## Exercise 1
List every line in the records below that contains the word "depth".

## Reading passage
-------------------------
There is only one argument to create a Data object, the path to the config.ini file:
>>> # imports for code snippets within tutorial
>>> import pandas as pd
>>> from fluxdataqaqc import Data, QaQc, Plot
>>> from bokeh.plotting import figure, show, ColumnDataSource
>>> from bokeh.models.formatters import DatetimeTickFormatter
>>> from bokeh.models import LinearAxis, Range1d
>>> # create a Data object from the config.ini file
>>> config_path = 'US-Tw3_config.ini'
>>> d = Data(config_path)
Attributes of a Data object
Below are some of the useful attributes of the Data
object and how
they may be used.
The full path to the config.ini file that was used to create the
Data
instance can be accessed, note that it will return a
system-depenedent pathlib.Path
object. E.g. on my Linux machine the
path is:
>>> d.config_file
PosixPath('/home/john/flux-data-qaqc/examples/Basic_usage/US-Tw3_config.ini')
On a Windows machine the path will have the appropriate backslashes.
Similarly to access the climate time series file:
>>> d.climate_file
PosixPath('/home/john/flux-data-qaqc/examples/Basic_usage/AMF_US-Tw3_BASE_HH_5-5.csv')
-------------------------
(Collected data entries)

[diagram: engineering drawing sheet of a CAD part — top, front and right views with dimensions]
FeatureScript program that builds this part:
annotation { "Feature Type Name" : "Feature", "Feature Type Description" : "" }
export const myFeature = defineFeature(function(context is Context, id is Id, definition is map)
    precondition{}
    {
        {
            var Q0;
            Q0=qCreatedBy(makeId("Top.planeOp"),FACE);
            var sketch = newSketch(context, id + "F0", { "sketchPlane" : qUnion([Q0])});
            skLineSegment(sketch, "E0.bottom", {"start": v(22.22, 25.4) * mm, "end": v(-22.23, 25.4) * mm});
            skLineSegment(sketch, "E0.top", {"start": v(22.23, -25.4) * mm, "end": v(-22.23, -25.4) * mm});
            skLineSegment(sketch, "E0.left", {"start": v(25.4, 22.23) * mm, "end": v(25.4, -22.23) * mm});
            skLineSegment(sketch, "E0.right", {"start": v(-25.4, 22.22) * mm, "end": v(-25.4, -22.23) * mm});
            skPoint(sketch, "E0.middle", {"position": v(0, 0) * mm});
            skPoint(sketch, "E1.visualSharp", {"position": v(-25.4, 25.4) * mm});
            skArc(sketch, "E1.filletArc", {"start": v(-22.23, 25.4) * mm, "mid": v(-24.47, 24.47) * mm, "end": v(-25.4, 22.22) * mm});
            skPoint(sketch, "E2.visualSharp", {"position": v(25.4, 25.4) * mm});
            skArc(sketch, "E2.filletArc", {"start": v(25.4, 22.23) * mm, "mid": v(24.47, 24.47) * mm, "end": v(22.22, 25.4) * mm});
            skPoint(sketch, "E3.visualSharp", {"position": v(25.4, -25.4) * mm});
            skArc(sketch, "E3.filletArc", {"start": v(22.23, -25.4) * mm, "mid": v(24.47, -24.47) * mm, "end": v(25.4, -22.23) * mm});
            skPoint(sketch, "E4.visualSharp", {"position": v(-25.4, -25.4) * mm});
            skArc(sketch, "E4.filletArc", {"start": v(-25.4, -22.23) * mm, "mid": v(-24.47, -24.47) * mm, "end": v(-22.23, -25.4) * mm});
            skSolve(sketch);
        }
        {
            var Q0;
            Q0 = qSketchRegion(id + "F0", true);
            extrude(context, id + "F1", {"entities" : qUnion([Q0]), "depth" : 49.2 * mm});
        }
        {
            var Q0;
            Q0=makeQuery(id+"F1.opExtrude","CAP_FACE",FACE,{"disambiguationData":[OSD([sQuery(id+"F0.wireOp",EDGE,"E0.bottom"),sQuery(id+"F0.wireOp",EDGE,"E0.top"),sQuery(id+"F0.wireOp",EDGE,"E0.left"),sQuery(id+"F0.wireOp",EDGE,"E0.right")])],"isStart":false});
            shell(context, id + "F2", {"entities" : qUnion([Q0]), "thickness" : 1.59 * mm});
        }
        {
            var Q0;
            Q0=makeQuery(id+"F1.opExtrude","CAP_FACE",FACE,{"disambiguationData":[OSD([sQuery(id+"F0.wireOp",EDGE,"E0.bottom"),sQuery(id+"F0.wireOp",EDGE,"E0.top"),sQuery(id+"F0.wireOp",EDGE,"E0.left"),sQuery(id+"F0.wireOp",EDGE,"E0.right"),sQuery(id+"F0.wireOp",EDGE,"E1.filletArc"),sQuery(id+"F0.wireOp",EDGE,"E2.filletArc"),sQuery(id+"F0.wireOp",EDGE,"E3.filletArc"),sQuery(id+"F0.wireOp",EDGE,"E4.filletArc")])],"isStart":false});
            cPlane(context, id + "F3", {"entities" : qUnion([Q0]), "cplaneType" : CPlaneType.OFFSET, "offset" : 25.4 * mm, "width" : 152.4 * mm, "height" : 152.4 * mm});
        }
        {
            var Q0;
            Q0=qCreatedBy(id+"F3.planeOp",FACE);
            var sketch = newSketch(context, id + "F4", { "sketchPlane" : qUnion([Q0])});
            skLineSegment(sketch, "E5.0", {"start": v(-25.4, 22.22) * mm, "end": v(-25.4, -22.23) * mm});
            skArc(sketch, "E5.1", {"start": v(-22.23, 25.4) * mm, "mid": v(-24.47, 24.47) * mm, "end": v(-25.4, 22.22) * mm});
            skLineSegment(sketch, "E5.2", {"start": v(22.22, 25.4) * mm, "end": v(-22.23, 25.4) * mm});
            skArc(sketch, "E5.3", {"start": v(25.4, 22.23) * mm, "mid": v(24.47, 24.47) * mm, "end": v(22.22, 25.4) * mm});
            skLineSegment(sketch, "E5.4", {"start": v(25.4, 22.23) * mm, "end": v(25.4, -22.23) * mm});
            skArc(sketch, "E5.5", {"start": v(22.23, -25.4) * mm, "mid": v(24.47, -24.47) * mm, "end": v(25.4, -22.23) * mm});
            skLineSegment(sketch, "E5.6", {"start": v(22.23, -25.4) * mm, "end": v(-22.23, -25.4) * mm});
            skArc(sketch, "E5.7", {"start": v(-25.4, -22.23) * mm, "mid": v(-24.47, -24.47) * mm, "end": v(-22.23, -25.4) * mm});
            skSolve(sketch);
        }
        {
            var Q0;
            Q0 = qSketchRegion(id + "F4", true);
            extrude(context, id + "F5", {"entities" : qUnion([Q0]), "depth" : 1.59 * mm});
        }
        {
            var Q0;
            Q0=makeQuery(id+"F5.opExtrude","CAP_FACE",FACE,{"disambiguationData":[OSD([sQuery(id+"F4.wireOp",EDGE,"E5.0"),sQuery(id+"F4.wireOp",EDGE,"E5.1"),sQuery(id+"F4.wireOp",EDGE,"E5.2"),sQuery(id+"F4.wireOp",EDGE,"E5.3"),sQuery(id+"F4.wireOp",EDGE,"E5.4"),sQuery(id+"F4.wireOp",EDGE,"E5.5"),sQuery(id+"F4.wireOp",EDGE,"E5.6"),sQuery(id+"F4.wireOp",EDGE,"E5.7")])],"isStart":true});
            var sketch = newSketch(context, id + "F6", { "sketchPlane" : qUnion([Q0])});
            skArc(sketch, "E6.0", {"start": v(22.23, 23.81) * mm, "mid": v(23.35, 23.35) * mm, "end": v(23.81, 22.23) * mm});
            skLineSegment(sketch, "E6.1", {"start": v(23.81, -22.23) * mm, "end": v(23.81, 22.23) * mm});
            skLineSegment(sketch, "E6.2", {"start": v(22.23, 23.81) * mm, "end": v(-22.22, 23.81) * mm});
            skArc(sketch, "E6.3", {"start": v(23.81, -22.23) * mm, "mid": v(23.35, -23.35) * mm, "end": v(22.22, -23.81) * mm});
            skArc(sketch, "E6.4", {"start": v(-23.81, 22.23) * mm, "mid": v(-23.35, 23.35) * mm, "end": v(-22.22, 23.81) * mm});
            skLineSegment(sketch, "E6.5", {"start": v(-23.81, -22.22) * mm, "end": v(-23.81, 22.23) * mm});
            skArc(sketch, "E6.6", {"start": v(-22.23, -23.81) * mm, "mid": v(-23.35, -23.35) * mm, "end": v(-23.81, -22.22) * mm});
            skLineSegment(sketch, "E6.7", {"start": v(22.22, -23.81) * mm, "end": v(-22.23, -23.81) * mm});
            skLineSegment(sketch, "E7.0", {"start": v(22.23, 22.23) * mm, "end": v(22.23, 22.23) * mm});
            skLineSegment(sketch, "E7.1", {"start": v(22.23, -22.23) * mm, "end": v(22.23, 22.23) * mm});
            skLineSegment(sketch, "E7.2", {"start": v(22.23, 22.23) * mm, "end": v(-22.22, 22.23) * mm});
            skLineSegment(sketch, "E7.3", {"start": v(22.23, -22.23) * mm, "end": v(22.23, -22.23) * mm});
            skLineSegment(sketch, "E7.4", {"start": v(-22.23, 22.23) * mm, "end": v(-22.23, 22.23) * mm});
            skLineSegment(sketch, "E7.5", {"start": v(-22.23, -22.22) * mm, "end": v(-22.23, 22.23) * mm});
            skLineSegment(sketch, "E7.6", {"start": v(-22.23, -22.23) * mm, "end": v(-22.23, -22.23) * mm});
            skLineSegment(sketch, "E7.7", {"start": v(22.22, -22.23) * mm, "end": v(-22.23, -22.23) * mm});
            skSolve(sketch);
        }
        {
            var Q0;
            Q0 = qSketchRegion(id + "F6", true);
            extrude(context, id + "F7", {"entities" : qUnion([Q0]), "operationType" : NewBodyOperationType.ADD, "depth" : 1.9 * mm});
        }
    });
-------------------------
## Exercise 2
In the Data object tutorial above, why does the output of d.config_file appear as a PosixPath, and how would the path look on Windows? Answer in one to three sentences.

## Problem solution 1
            extrude(context, id + "F1", {"entities" : qUnion([Q0]), "depth" : 49.2 * mm});
            extrude(context, id + "F5", {"entities" : qUnion([Q0]), "depth" : 1.59 * mm});
            extrude(context, id + "F7", {"entities" : qUnion([Q0]), "operationType" : NewBodyOperationType.ADD, "depth" : 1.9 * mm});

## Problem solution 2
The d.config_file attribute returns a system-dependent pathlib.Path object, and the example was run on a Linux machine, so the result is a PosixPath. On a Windows machine, the path would have the appropriate backslashes.